Vraag 5: U ontvangt van uw drinkwaterbedrijf jaarlijks een jaarnota en mogelijk ook tussentijdse facturen. Hoe tevreden bent u over de facturering? Denkt u hierbij aan de correctheid en de duidelijkheid van de factuur en het eventueel contact over de factuur met het drinkwaterbedrijf. Geef een rapportcijfer tussen 1 en 10.

BIJLAGE C. VRAGENLIJST DUURZAAM INKOOPBELEID

  • 1. Is er beleid voor Duurzaam Inkopen voor uw drinkwaterbedrijf opgesteld, waarin de ambities en doelstellingen zijn vastgelegd? Ja/Nee

    Zo ja, noem de belangrijkste ambities/doelstellingen.

  • 2. Zijn de verantwoordelijkheden, taken en bevoegdheden voor het halen van de doelstelling(en) op het gebied van duurzaam inkopen vastgelegd? Ja/Nee

    Zo ja, waar is dit vastgelegd (bijvoorbeeld kwaliteitsmanagementsysteem)?

  • 3. Is er een procedure om de duurzaamheid van de in te kopen goederen c.q. uitbesteding te toetsen? Ja/Nee

  • 4. Evalueert u regelmatig, (in ieder geval minstens één keer per jaar) of en hoe de gemaakte afspraken op het gebied van duurzaam inkopen zijn nageleefd binnen uw drinkwaterbedrijf? Ja/Nee

  • 5. Wordt er extern gecommuniceerd over de ambities en doelstellingen voor duurzaam inkopen? Ja/Nee

    Zo ja, op welke wijze (bijvoorbeeld jaarverslagen)?

BIJLAGE D. MODEL VERSLAG (STANDAARD RAPPORT I&M)


X Noot
1

Een administratieve aansluiting is een verbruiksadres. Het aantal administratieve aansluitingen betreft het totaal aantal huishoudens en locaties van ondernemingen die worden voorzien van drinkwater. Bij berekeningen wordt uitgegaan van het gemiddeld aantal administratieve aansluitingen in een jaar. Dit is het gemiddelde van het aantal aan het begin en het aantal aan het einde van een jaar.

X Noot
2

Het in het net gebracht drinkwater is de som van geproduceerd drinkwater en ingekocht drinkwater.
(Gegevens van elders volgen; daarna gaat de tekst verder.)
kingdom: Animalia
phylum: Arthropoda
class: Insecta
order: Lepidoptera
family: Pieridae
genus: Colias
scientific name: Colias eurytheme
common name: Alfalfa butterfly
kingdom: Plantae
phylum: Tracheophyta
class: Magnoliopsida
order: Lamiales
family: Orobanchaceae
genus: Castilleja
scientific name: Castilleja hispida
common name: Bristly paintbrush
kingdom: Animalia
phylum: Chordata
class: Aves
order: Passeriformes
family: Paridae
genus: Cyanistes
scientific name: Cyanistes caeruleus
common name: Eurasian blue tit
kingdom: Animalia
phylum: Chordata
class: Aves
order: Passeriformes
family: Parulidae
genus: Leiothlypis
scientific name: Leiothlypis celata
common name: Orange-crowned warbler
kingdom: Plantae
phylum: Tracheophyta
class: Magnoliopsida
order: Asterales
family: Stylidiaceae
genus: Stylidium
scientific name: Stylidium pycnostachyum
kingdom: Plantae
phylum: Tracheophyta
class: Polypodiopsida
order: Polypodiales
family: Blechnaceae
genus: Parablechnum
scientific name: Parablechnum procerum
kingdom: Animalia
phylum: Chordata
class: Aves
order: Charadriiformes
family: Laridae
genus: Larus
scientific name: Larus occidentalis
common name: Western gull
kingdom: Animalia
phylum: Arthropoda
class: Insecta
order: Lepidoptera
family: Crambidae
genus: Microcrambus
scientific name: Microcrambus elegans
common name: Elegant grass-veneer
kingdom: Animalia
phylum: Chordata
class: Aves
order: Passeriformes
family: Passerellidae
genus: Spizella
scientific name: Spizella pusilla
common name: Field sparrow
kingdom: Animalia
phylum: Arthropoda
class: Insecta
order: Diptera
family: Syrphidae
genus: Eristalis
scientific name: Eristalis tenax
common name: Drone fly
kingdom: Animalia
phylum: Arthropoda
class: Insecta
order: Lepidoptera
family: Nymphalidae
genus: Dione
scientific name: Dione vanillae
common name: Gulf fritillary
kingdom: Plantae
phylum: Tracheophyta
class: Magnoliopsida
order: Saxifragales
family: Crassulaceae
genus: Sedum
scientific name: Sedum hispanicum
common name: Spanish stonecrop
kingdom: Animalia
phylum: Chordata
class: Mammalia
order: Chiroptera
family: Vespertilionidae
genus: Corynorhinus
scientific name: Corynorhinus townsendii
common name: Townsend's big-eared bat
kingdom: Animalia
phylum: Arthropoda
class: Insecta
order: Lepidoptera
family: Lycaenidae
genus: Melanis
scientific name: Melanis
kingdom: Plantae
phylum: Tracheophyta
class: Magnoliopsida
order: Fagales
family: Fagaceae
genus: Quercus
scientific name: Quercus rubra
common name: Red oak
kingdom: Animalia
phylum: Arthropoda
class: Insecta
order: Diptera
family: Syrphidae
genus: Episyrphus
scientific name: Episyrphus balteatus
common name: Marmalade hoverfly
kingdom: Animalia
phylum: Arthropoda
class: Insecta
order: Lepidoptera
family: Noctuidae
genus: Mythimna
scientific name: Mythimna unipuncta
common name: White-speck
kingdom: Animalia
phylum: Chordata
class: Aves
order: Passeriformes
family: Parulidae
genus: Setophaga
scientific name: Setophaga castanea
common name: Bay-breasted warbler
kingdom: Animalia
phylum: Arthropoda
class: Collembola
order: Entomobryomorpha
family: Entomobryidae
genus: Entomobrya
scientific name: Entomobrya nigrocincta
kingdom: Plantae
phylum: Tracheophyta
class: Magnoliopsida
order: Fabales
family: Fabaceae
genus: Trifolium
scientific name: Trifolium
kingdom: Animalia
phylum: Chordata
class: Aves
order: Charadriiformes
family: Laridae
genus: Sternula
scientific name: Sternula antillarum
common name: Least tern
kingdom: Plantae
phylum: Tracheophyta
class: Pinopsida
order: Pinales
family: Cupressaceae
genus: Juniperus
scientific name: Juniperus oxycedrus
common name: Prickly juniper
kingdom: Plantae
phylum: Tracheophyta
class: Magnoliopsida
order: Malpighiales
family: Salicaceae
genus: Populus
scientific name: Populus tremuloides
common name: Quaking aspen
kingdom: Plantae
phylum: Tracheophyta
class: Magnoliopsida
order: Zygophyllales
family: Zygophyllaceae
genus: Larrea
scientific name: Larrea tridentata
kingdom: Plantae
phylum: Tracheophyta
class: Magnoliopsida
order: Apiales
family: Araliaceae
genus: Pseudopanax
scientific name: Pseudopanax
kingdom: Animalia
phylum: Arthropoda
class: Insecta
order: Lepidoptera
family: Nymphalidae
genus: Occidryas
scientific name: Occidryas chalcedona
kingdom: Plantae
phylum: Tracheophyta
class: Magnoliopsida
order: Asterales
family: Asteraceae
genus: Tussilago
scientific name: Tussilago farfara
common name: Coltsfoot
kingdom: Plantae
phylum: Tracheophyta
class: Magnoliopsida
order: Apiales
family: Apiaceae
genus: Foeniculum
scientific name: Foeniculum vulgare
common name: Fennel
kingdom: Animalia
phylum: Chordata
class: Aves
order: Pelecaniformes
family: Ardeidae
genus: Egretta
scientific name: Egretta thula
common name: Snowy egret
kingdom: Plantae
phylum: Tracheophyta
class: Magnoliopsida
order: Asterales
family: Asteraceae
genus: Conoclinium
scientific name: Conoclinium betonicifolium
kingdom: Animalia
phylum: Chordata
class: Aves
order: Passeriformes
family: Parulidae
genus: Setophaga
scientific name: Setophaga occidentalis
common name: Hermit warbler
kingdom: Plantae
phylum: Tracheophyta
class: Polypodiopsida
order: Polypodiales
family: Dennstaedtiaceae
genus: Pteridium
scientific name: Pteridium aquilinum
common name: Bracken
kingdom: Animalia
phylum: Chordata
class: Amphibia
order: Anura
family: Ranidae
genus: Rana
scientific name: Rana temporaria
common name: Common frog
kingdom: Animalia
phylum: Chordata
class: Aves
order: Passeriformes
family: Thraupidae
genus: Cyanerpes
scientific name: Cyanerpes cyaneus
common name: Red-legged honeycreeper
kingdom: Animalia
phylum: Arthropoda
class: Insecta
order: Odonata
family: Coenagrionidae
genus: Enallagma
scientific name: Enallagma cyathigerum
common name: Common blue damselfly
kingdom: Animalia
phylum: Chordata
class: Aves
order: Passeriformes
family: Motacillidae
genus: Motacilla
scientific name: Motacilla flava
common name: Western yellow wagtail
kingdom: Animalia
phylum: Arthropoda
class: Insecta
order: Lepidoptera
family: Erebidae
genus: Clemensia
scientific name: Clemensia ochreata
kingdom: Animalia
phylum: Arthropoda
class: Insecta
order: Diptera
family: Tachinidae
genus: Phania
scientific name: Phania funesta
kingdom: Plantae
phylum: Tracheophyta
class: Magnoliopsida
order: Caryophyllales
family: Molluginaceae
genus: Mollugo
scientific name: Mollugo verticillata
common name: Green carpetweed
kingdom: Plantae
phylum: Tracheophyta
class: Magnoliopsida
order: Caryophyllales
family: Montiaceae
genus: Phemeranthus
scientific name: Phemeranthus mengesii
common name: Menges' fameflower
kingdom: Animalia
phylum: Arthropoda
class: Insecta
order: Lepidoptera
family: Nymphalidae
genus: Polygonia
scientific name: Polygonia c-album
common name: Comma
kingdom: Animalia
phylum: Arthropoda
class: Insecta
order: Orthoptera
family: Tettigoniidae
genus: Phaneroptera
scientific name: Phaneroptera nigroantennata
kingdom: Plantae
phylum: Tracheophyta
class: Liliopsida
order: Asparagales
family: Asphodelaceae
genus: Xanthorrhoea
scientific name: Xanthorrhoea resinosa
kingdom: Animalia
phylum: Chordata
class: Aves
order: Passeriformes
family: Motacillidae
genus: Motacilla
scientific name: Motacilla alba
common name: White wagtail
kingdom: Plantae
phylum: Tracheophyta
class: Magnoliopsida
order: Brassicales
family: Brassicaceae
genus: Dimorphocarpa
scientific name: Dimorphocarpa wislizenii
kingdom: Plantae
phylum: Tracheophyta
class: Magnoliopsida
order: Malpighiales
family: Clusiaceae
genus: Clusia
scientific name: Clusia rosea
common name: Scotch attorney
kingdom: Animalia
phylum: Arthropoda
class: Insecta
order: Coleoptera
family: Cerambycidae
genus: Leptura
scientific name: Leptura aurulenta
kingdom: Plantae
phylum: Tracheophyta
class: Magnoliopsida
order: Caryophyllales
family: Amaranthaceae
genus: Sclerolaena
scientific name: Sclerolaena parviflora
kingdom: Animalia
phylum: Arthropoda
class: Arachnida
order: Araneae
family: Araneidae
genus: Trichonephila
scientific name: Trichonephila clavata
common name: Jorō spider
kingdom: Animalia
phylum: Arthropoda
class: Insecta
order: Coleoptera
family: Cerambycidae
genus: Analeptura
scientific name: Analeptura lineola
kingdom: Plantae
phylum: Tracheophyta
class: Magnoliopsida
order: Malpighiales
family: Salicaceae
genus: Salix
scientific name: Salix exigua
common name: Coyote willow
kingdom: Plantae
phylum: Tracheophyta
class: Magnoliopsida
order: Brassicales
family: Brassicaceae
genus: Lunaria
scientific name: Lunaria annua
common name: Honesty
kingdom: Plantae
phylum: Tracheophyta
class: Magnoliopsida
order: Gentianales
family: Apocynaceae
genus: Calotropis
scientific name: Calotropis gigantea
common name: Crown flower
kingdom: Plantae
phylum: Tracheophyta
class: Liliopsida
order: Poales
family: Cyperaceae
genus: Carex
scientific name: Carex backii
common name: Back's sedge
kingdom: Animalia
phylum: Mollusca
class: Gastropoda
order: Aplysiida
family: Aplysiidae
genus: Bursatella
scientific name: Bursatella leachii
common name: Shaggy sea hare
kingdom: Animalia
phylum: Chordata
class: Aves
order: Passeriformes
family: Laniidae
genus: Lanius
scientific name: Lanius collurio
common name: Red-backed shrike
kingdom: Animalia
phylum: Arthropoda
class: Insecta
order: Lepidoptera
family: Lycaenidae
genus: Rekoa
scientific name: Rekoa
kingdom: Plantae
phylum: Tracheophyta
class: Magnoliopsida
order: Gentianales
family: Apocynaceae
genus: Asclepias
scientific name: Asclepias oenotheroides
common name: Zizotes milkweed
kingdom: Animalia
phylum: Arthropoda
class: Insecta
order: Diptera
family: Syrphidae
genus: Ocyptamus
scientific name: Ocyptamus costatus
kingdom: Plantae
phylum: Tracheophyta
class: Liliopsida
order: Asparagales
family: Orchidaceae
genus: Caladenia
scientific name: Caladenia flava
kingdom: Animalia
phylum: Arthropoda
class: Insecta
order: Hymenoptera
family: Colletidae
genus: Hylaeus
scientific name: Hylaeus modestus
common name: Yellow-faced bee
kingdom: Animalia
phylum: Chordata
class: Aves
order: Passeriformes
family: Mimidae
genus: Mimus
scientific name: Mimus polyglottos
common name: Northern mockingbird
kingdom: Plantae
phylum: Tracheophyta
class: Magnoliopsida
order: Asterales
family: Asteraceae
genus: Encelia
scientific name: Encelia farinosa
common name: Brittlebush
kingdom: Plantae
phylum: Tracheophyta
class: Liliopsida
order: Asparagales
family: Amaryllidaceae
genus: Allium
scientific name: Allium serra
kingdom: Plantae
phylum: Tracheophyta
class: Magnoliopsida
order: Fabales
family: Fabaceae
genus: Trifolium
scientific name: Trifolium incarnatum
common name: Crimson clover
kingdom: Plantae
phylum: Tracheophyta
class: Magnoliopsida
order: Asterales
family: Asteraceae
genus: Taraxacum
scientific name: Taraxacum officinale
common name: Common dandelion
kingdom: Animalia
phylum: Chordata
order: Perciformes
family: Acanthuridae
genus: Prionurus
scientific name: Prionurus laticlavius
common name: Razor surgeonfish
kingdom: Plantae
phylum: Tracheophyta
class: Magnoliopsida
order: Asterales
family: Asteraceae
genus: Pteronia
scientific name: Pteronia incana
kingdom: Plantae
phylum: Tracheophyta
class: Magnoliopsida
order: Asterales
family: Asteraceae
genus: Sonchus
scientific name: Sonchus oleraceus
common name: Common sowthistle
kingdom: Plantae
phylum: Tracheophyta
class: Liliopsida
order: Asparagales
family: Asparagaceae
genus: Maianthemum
Beiden worden in het transport- en distributienet gebracht om naar de klanten te worden getransporteerd/gedistribueerd.

X Noot
3

Onder afgeleverd drinkwater wordt verstaan het totaal aantal m3 drinkwater dat het drinkwaterbedrijf in een jaar afzet aan eindverbruikers (huishoudelijk/zakelijk).

X Noot
4

Om te bepalen of een deelneming betrekking heeft op drinkwater, wordt gekeken naar de activiteit die in de deelneming plaatsvindt.